Filter the listing down to the lines containing the word "variables".
++++++++++
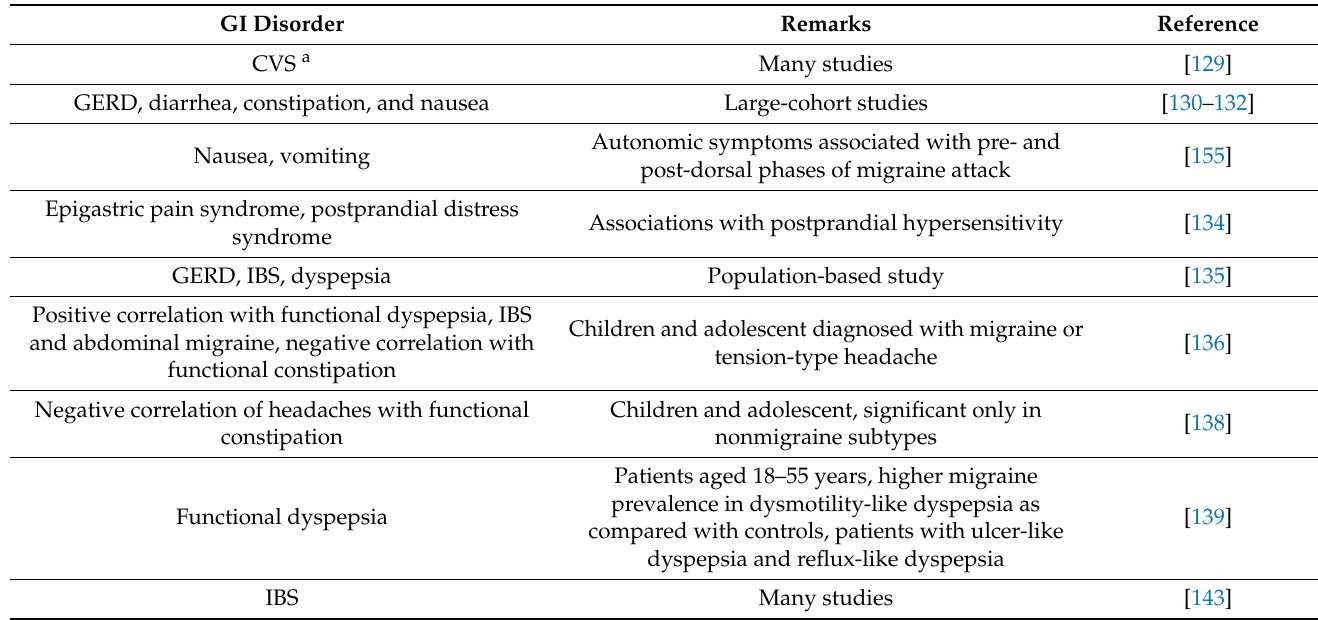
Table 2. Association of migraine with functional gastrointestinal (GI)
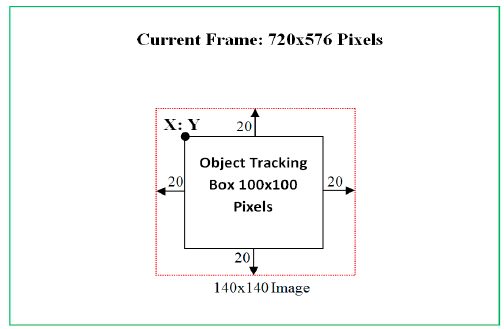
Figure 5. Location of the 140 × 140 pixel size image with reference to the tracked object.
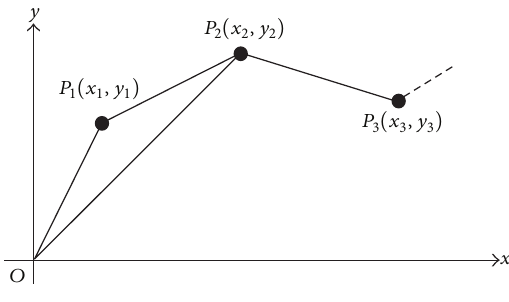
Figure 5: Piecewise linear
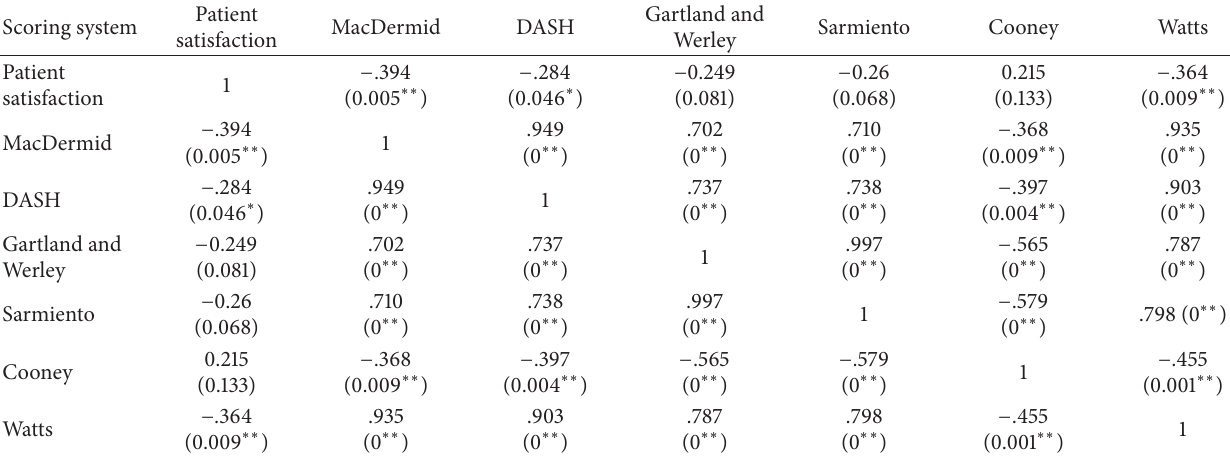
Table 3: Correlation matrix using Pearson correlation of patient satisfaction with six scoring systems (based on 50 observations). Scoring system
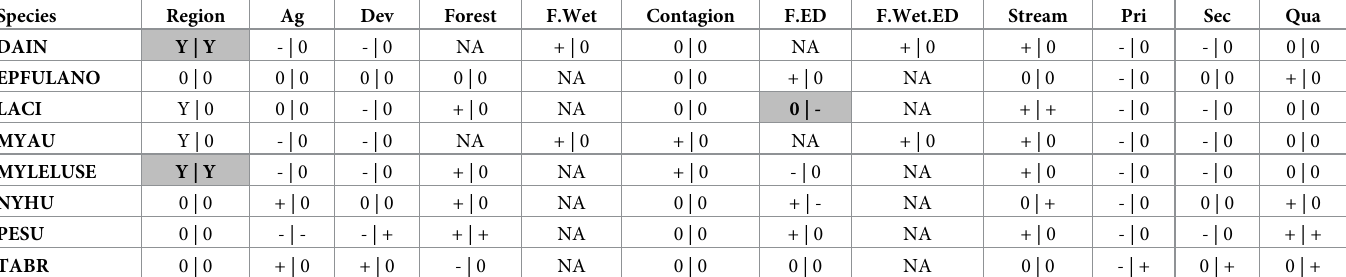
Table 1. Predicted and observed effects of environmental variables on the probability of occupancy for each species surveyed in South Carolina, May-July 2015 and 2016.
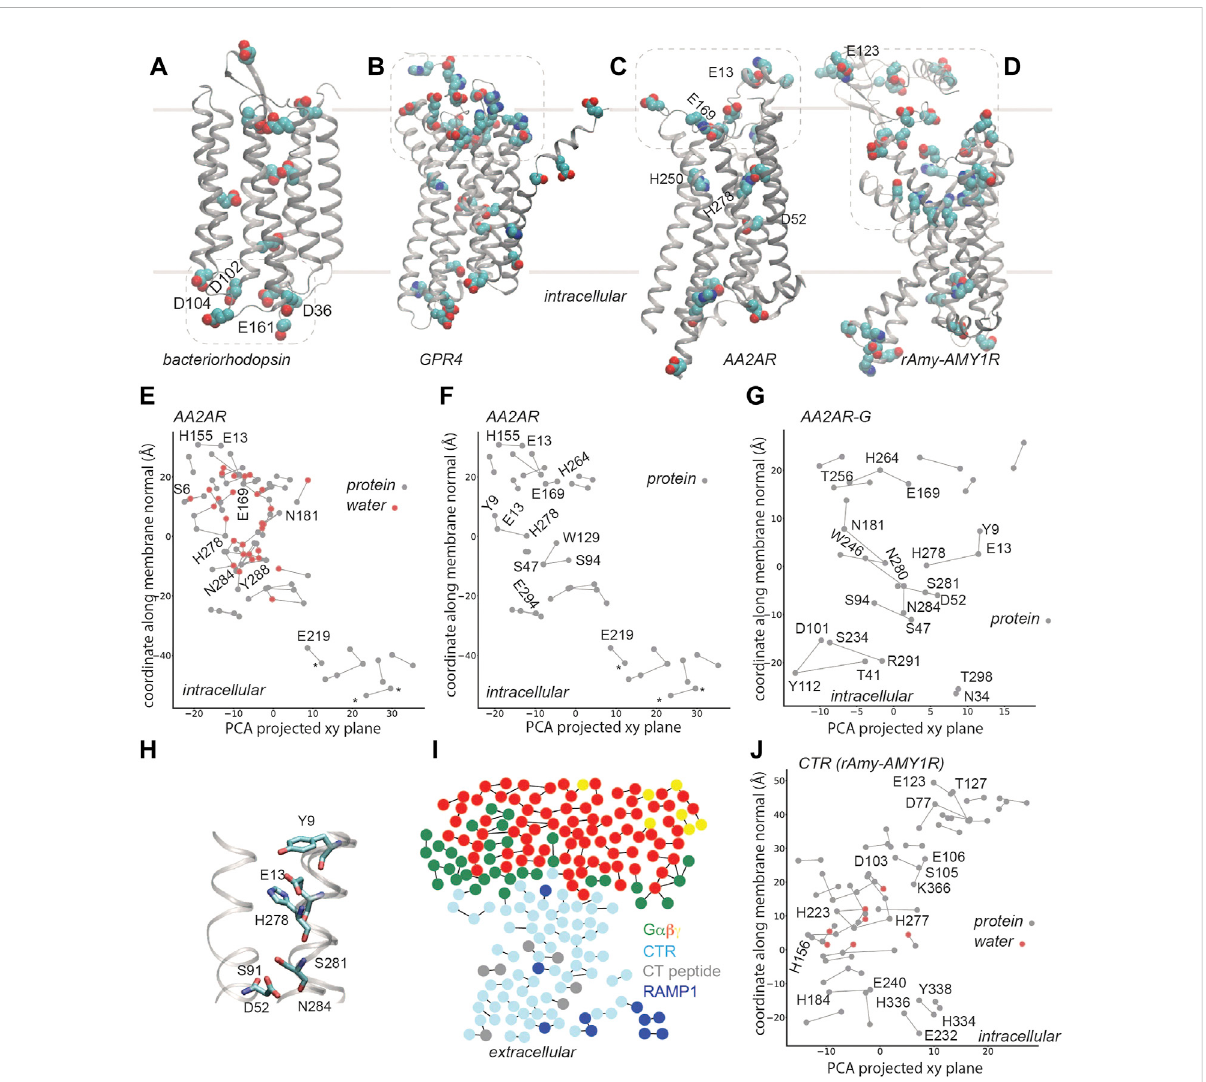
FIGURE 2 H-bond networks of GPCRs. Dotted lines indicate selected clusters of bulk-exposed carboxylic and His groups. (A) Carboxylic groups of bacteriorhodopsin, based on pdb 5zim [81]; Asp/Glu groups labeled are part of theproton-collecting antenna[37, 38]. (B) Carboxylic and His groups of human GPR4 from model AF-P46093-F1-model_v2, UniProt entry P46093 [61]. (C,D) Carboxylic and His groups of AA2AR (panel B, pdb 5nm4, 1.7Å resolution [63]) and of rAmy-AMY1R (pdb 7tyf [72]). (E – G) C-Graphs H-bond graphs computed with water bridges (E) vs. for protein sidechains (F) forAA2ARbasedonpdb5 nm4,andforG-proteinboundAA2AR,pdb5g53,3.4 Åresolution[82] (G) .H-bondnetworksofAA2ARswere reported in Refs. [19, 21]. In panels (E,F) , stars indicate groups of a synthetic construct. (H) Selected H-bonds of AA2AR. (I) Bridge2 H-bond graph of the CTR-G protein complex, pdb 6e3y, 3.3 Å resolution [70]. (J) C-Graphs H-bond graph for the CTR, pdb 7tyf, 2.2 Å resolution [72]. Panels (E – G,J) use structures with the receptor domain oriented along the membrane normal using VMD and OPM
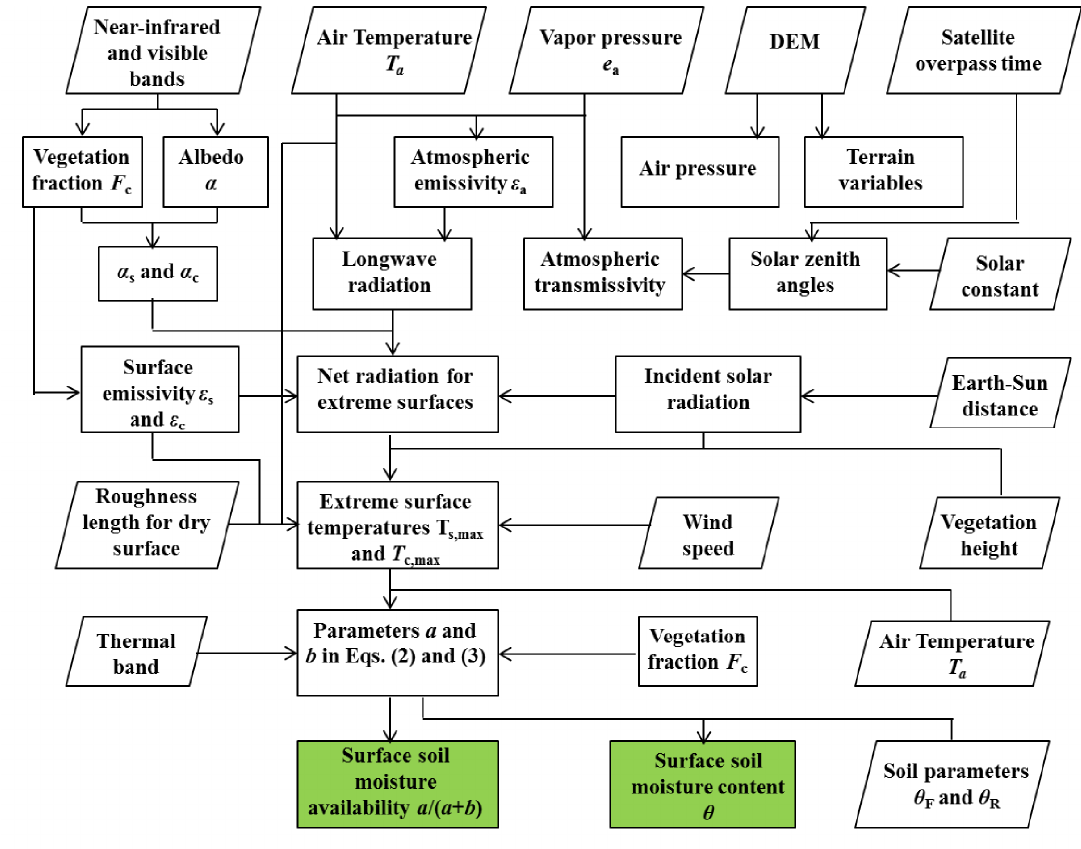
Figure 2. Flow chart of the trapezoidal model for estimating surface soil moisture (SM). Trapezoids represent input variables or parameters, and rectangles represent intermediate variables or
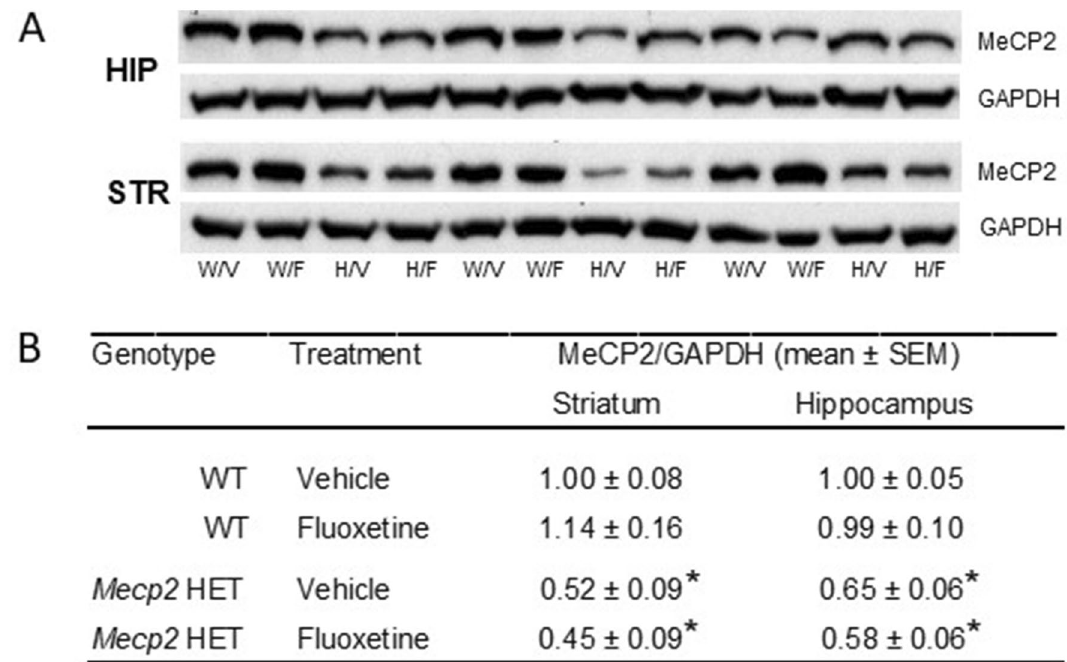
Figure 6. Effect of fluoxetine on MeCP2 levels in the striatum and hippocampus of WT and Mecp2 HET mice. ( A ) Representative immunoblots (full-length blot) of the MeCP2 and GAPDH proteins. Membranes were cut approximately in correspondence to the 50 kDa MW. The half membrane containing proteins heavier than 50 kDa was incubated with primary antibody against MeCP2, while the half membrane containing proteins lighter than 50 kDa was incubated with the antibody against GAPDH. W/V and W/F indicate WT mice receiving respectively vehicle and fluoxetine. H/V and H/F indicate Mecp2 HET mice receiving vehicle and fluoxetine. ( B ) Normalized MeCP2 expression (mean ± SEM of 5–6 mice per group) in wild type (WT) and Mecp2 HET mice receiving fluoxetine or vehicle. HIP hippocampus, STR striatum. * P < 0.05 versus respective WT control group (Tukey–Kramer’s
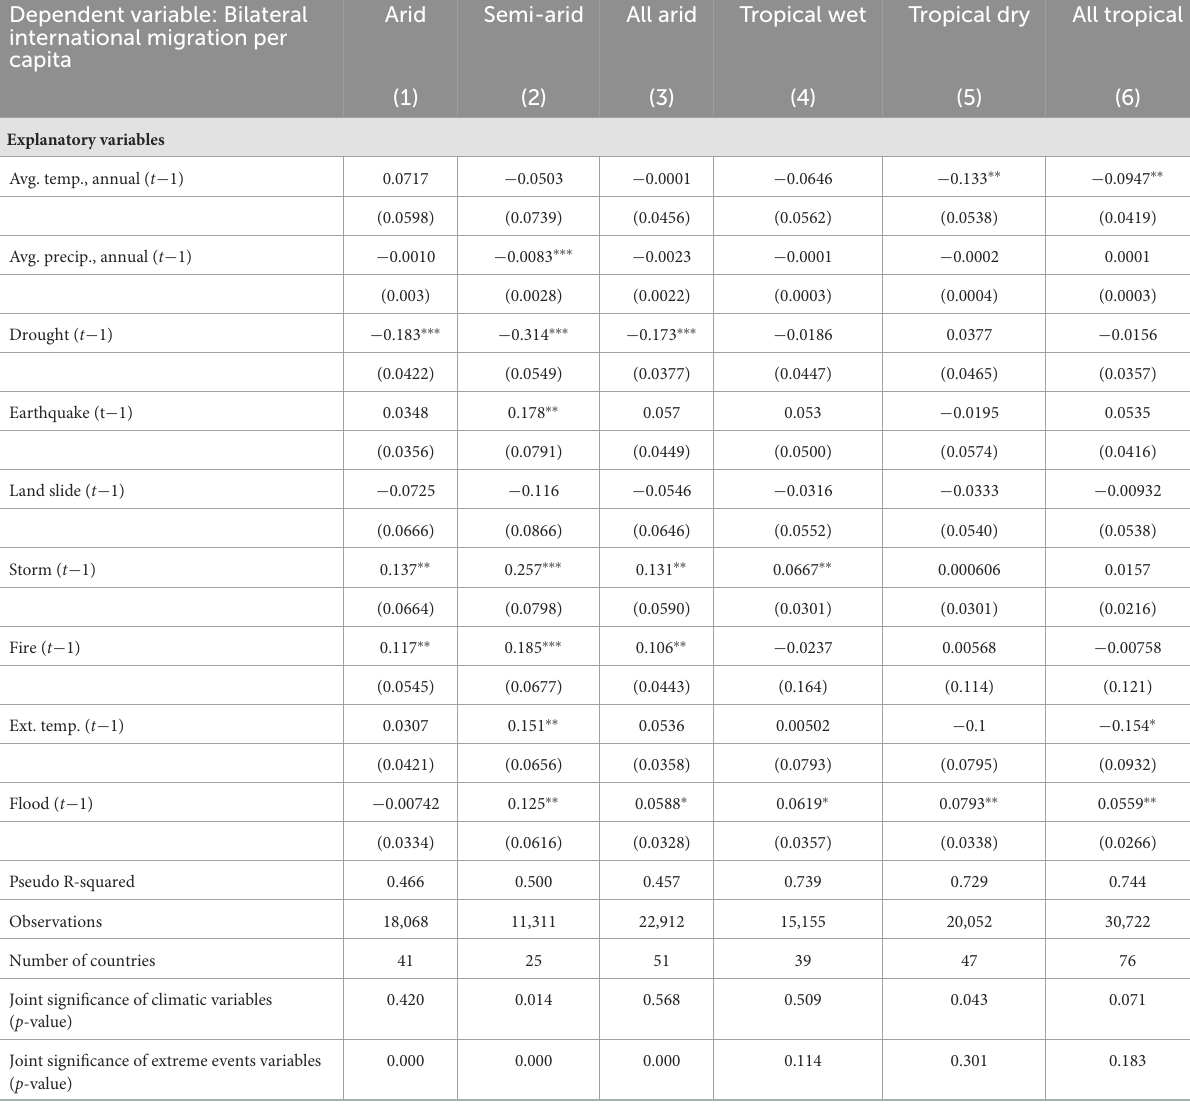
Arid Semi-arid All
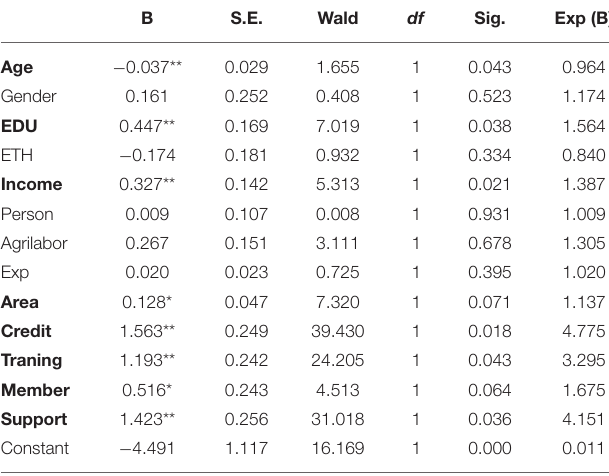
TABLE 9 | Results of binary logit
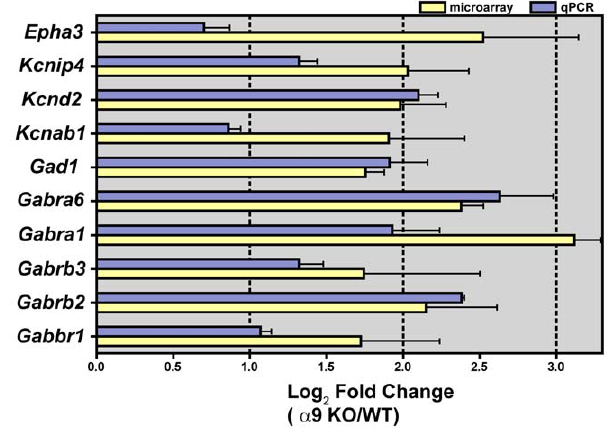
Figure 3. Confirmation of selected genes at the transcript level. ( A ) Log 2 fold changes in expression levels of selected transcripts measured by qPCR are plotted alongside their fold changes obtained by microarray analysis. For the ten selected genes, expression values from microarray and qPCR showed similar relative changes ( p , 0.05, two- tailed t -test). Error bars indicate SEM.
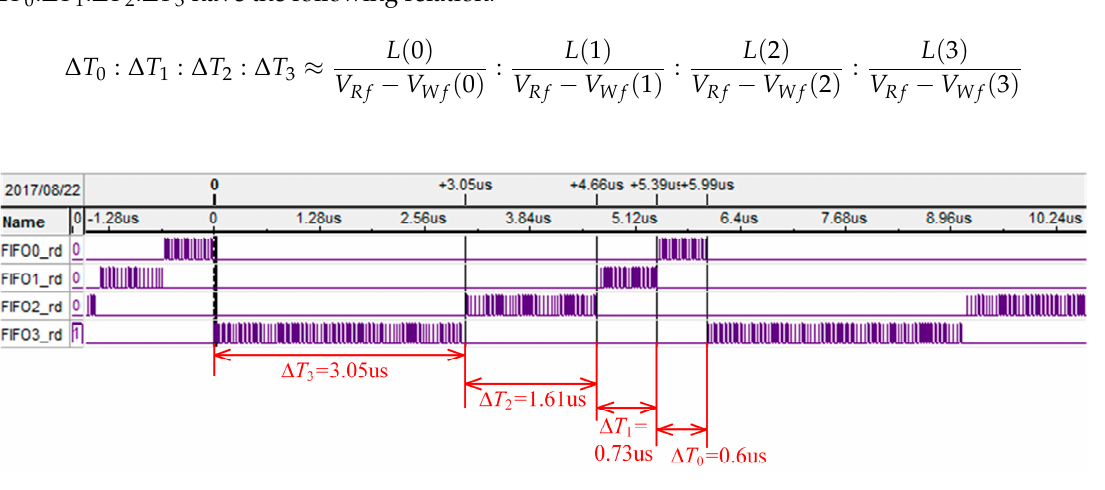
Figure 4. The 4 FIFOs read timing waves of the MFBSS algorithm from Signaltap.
++++++++++
*Answer space*.
Table 1. Predicted and observed effects of environmental variables on the probability of occupancy for each species surveyed in South Carolina, May-July 2015 and 2016.
Figure 2. Flow chart of the trapezoidal model for estimating surface soil moisture (SM). Trapezoids represent input variables or parameters, and rectangles represent intermediate variables or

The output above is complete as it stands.